黄瀬と来るのは少し躊躇われるが、笠松先輩とならいいかと思った。
先輩には悪いが、黄瀬ほど上手くないだろうという私の勝手な想像だ。
それに、先輩とは音楽の趣味が合うので丁度いい。
「まぁいいじゃないですか」
「…いいけどよ、お前、少しは気をつけろよ」
「え?何が」
「…はぁ、まぁいいや。今は歌うか」
何か言いたげな雰囲気だが、それ以上聞くにも聞きにくくなってしまった。
またそのうち聞けるだろうか。
「んじゃ、幸男さん先どうぞ」
「えっ、や、なんでだよ」
「えーなんとなく?」
「ったく、しゃーねーな」
とか言いつつ、ちょっと楽しそうな顔していますよ、幸男さん。
やっぱり音楽が好きなら上手いのかなぁ。
なんて、ぼんやり思っていたら曲が始まった途端ビックリした。
ビックリする程上手い。
黄瀬と行くより良いなんて思ってごめんなさい。
歌う先輩はかなりカッコいい。
バスケの次にカッコいい。
プロみたいな歌いっぷりだ。
私はうっかり見惚れてしまった。
「めちゃくちゃ上手いじゃないですか!」
「あ?そうか?」
歌い切ってスッキリしたのか、振り向いた先輩の顔はかなり清々しいといった感じだ。
趣味って極めるとここまで凄くなるんだな、と、自分の趣味を振り返ってみたが、極めていいものかどうかもわからない。
考える事はやめた。
「じゃあ次お前な」
「あ、そうですよね。
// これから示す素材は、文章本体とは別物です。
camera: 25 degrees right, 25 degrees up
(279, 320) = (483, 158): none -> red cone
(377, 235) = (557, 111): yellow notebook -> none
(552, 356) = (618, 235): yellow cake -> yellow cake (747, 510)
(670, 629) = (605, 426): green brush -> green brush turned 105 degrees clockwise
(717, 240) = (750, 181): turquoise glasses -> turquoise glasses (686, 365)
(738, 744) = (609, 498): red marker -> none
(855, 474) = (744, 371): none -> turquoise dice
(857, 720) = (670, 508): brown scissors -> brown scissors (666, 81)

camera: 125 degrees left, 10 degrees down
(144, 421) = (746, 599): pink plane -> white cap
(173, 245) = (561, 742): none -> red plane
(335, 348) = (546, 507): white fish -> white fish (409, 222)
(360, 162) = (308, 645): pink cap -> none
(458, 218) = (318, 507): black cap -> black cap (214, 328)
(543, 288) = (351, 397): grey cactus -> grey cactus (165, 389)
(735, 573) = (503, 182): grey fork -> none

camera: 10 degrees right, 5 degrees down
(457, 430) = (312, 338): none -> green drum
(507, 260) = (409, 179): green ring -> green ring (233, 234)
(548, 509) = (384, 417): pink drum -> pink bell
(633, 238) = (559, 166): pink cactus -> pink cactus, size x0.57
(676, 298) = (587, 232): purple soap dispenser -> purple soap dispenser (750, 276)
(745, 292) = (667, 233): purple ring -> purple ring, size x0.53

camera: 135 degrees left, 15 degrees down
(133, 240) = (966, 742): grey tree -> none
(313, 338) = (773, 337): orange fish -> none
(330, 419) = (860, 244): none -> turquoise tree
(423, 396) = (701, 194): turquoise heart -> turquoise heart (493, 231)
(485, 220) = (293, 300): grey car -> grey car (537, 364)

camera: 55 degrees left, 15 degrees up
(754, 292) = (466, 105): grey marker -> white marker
何歌おうかな〜」
このデート、ちゃんと先輩の為になってるんだろうか。
私はいろんな先輩見れて楽しかったけど、本来の目的である先輩の女慣れは達成出来てない気がする。
とりあえず、喫茶店での緊張感とは違ってカラオケは楽しそうだ。
てことは、趣味さえ合えば少しは楽に話せるんじゃないのか?
よし、これだけわかれば進歩だ。